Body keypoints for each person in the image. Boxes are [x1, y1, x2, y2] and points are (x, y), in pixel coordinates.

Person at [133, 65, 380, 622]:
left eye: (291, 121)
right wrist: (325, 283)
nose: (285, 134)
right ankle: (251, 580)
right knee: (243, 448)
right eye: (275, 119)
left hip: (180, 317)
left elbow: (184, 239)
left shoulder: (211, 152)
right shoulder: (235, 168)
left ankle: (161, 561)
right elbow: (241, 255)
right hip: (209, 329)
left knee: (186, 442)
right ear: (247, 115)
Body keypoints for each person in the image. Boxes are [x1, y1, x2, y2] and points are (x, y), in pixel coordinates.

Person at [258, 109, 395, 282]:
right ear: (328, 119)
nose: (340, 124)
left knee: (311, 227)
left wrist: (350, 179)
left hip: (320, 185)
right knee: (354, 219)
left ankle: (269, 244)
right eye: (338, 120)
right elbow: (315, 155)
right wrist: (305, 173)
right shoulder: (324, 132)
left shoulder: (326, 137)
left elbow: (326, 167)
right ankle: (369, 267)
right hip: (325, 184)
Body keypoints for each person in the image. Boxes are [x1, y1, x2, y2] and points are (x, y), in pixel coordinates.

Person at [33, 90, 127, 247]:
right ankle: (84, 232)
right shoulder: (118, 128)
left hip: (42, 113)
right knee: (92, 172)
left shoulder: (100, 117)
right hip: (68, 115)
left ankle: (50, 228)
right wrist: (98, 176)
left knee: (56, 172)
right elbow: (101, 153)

----------

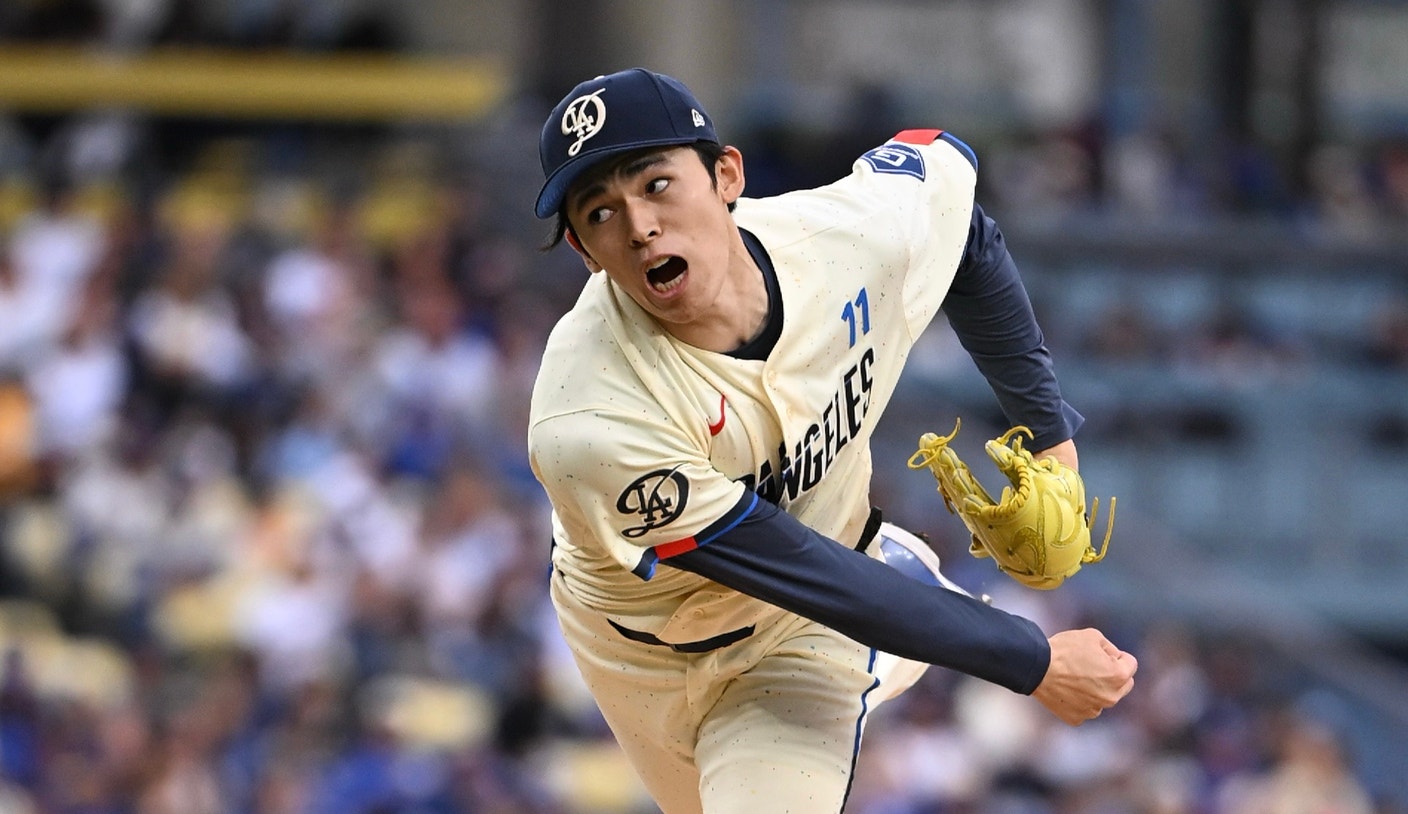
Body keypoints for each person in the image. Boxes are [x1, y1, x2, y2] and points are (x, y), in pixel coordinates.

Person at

----------

## To do:
Your task is to transcribe, with no changes, only the lines of the listing above that lie between the line holding "right shoulder: (324, 132)" and the line holding "right elbow: (101, 153)", inclusive.

## Answer area:
right shoulder: (324, 132)
left shoulder: (326, 137)
left elbow: (326, 167)
right ankle: (369, 267)
right hip: (325, 184)
Body keypoints for each person in the image. Boxes are [x1, y1, x2, y2] and points are (x, y), in pixel coordinates.

Person at [33, 90, 127, 247]:
right ankle: (84, 232)
right shoulder: (118, 128)
left hip: (42, 113)
right knee: (92, 172)
left shoulder: (100, 117)
right hip: (68, 115)
left ankle: (50, 228)
right wrist: (98, 176)
left knee: (56, 172)
right elbow: (101, 153)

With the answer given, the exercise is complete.